> _TEXT SECTION_:
Wading through those waters is generally the seller’s agent’s role, and we’re happy to come alongside.
When there’s no seller’s agent though, there is no buffer between the seller’s drama and us, the buyer’s agent. Suddenly we have to navigate the personal stuff on both sides of the boat. It’s tricky, it’s demanding, and actually it’s pretty doggone impossible, given the previous three points.
The Biggest Deal Killer of All
This one’s not specific to private sellers, but they sure can sport a streak of it. The biggest deal-killer? Greed. Too many deals have fallen through and houses lost because of plain, old fashioned greed.
In one case, my buyers had offered the private seller Thirty Five Thousand Dollars more than the appraised value of the place just because they wanted it so badly. The seller’s response? They wanted more. They wanted an additional Twenty Five Thousand Dollars.
Allow me to gaze into my crystal ball here for a minute and tell you what’s going to happen to them and anyone else who overestimates the value of their house and refuses to accept less.
Ah, yes. I see it. A cloud looms in the distance. The house stands alone and sad looking, its original owners pining for the money they will never, ever see. Oh, and there – I see the banker raising an eyebrow in confusion. He shakes his head and snickers at the idea of lending more than a property is worth.
As long as sellers insist on getting more than a fair, sensible, and realistic price for their properties, deals will continue to die at the feet.
Sadly, the young couple I represented fell victim to some of these private seller behaviors. My buyers were respectful, flexible with the seller’s schedule, accepting of the seller’s terms, and even generous with their offer but, as often happens, the deal fell through. They were unable to purchase their dream property.
The not surprising final outcome.

> _SOURCE EXCERPT_:
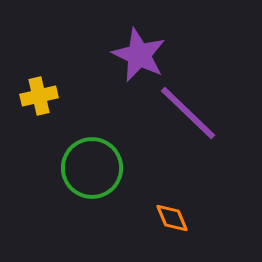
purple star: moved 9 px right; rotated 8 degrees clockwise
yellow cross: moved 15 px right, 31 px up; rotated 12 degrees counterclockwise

> _DIRECTIONS_: Reproduce the passage on private sellers from "Ah, yes. I see" up to and including "their dream property.", replacing "banker" with "lender".

> _EXERCISE OUTPUT_:
Ah, yes. I see it. A cloud looms in the distance. The house stands alone and sad looking, its original owners pining for the money they will never, ever see. Oh, and there – I see the lender raising an eyebrow in confusion. He shakes his head and snickers at the idea of lending more than a property is worth.
As long as sellers insist on getting more than a fair, sensible, and realistic price for their properties, deals will continue to die at the feet.
Sadly, the young couple I represented fell victim to some of these private seller behaviors. My buyers were respectful, flexible with the seller’s schedule, accepting of the seller’s terms, and even generous with their offer but, as often happens, the deal fell through. They were unable to purchase their dream property.